─── Exercise inputs ───
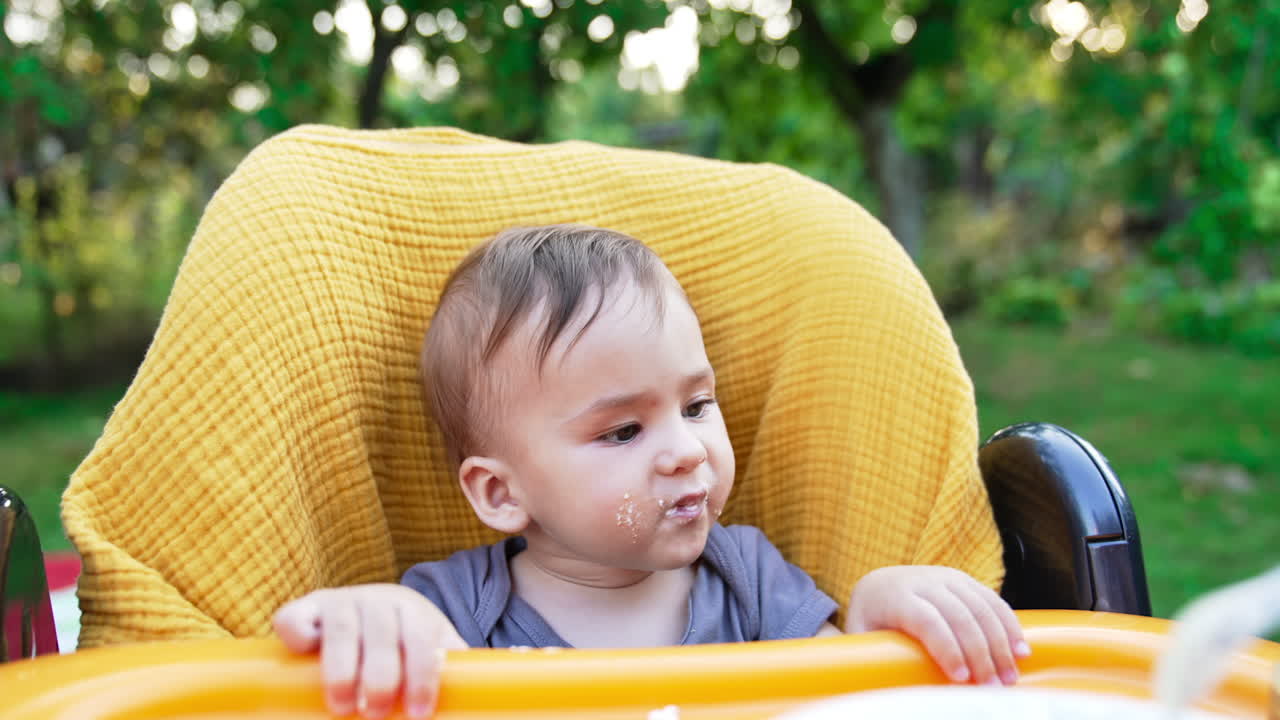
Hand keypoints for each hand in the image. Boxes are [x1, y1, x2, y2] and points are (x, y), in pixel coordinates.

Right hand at [273, 583, 467, 718]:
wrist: (378, 606)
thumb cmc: (408, 640)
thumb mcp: (438, 647)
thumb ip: (464, 665)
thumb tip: (511, 663)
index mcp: (413, 610)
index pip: (420, 638)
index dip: (421, 675)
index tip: (417, 712)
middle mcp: (377, 600)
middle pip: (381, 634)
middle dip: (381, 677)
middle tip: (376, 712)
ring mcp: (340, 602)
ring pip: (341, 629)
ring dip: (342, 668)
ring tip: (344, 705)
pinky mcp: (306, 609)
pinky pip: (295, 617)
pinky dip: (298, 633)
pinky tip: (305, 655)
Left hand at [844, 565, 1028, 685]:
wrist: (879, 586)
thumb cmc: (871, 622)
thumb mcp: (862, 638)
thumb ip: (871, 657)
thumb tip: (884, 690)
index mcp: (895, 596)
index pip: (927, 619)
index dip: (947, 648)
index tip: (960, 678)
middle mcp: (923, 581)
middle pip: (959, 614)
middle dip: (979, 653)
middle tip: (991, 687)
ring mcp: (946, 577)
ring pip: (980, 607)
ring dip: (1000, 643)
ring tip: (1009, 677)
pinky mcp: (964, 580)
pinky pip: (992, 600)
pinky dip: (1009, 625)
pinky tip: (1021, 651)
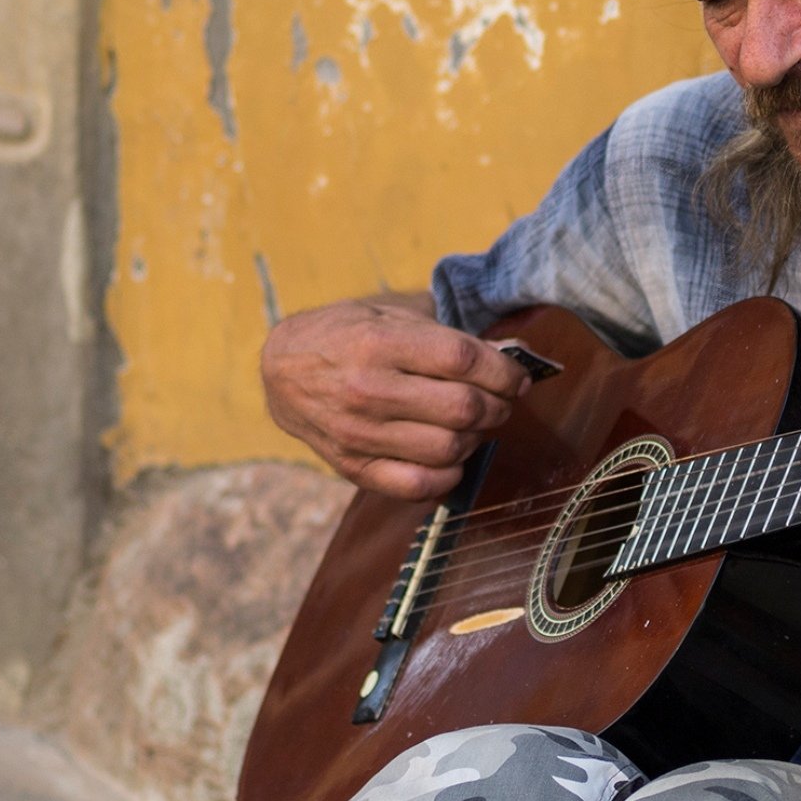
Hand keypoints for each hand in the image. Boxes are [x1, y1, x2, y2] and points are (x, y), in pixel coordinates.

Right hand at [260, 296, 531, 500]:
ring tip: (473, 424)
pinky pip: (418, 486)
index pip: (464, 360)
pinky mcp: (353, 467)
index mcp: (380, 342)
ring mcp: (359, 433)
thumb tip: (511, 354)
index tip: (518, 377)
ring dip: (477, 438)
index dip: (504, 371)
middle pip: (463, 408)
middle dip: (498, 405)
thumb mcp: (391, 313)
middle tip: (501, 400)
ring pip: (449, 449)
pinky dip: (448, 475)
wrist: (282, 369)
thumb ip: (446, 332)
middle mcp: (368, 389)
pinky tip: (451, 456)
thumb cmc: (347, 335)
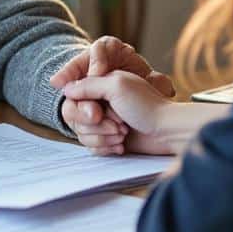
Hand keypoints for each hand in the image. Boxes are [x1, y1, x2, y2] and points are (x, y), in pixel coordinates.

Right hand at [59, 70, 181, 155]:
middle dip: (97, 125)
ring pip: (82, 134)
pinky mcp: (108, 138)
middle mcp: (100, 101)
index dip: (83, 108)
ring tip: (123, 134)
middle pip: (76, 118)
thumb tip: (66, 89)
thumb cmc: (146, 106)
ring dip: (103, 137)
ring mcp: (104, 121)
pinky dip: (106, 147)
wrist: (166, 132)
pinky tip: (121, 145)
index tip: (97, 113)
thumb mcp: (116, 86)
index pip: (74, 96)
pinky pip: (92, 146)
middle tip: (118, 124)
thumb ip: (88, 84)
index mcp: (101, 84)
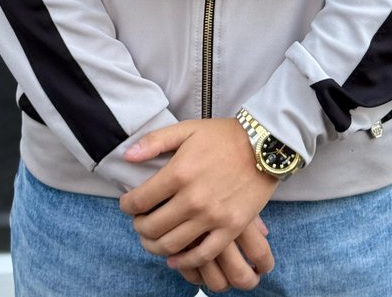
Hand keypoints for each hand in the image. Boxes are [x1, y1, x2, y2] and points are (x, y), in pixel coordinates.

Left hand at [120, 119, 276, 280]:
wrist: (264, 144)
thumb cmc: (223, 136)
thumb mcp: (187, 129)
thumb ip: (155, 141)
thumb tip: (127, 156)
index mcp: (179, 172)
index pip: (140, 200)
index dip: (127, 205)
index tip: (128, 204)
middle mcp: (193, 198)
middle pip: (152, 227)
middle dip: (138, 227)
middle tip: (138, 223)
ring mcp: (213, 217)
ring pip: (172, 245)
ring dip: (155, 246)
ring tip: (152, 240)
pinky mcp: (231, 228)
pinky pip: (203, 254)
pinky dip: (185, 261)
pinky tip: (175, 258)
───
The answer should be nothing more than the lines from the one with "middle mcp: (193, 198)" through the end of the entries, restated word for word.

◆ Your response ◆
middle mcp: (193, 198)
middle pip: (152, 227)
middle dip: (138, 227)
middle tip: (138, 223)
ring mcp: (213, 217)
ring pip: (172, 245)
ring dip: (155, 246)
ring tip: (152, 240)
pinky mcp: (231, 228)
pinky pip: (203, 254)
pinky dip: (185, 261)
pinky tip: (175, 258)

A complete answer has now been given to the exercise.